School of Natural and Environmental Sciences

From sediment to rock

From sediment to rock - the role of microbes in early lithification of sabkha sediments

The Holocene to recent evaporite and carbonate sediments along the Abu Dhabi coastline are unique modern day geologic analogues of ancient carbonate deposits and exhibit features observed in core and outcrops deposited many millions of years ago.

Project Leader: Dr Cees Van der Land
Sponsors: SAgE
Durham University (Prof Andrew Aplin), The Petroleum Institute UAE (Prof Stephen Lokier)
Start/end dates: 2014 - 2018

Project Details

Such recent sediments thus greatly enhance our ability to interpret the properties of ancient sediments. The Abu Dhabi coastal sediments consist of a combination of microbial carbonate mats, carbonate mud, anhydrite and gypsum.

We aim to use them as a recent analogue to inform our understanding of ancient Jurassic reservoir rocks and possibly other carbonate-evaporite subsurface sequences.

**Provided material**
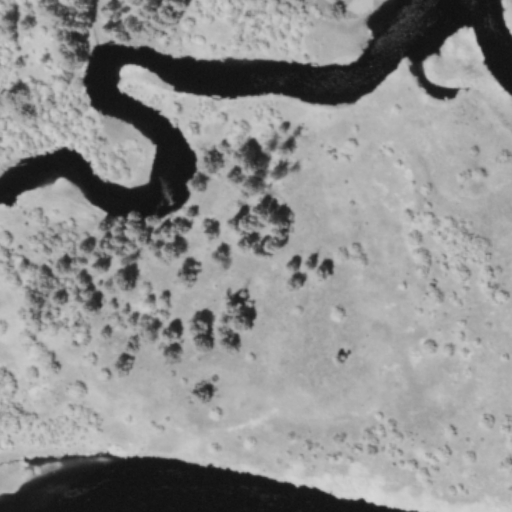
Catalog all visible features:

**Set tasks**
1) Print the passage of the sabkha sediment project page from "From sediment to rock - the" up to and including "(Prof Stephen Lokier)".
2) Render this sentence from the sabkha sediment project page in Spanish: "The Abu Dhabi coastal sediments consist of a combination of microbial carbonate mats, carbonate mud, anhydrite and gypsum."
3) Write the next part of the sabkha sediment project page, picking up after its final sentence.

**Answers to each task**
1)
From sediment to rock - the role of microbes in early lithification of sabkha sediments

The Holocene to recent evaporite and carbonate sediments along the Abu Dhabi coastline are unique modern day geologic analogues of ancient carbonate deposits and exhibit features observed in core and outcrops deposited many millions of years ago.

Project Leader: Dr Cees Van der Land
Sponsors: SAgE
Durham University (Prof Andrew Aplin), The Petroleum Institute UAE (Prof Stephen Lokier)

2) Los sedimentos costeros de Abu Dabi consisten en una combinación de tapetes carbonáticos microbianos, lodo carbonático, anhidrita y yeso.

3)
Carbonate rocks form significant hydrocarbon reservoirs and aquifers in the subsurface, but they can exhibit highly varying properties (e.g., porosity, permeability, flow mechanisms) within small sections of the reservoir, making them difficult to characterize.

This has led to the resurgence in the appreciation, use and need for outcrop based studies as analogues and benchmarks for the subsurface. Due to their highly reactive nature, carbonate rocks often display a strong post-depositional overprint.

Diagenetic processes such as cementation, dissolution, compaction and dolomitization begin at the sea floor, continue through deep burial, and extend to subsequent uplift.

The spatial and temporal distribution of carbonate mineralogies, characterized by their different diagenetic reactivity at the time of deposition, is a fundamental factor controlling the subsequent evolution of carbonate reservoir properties.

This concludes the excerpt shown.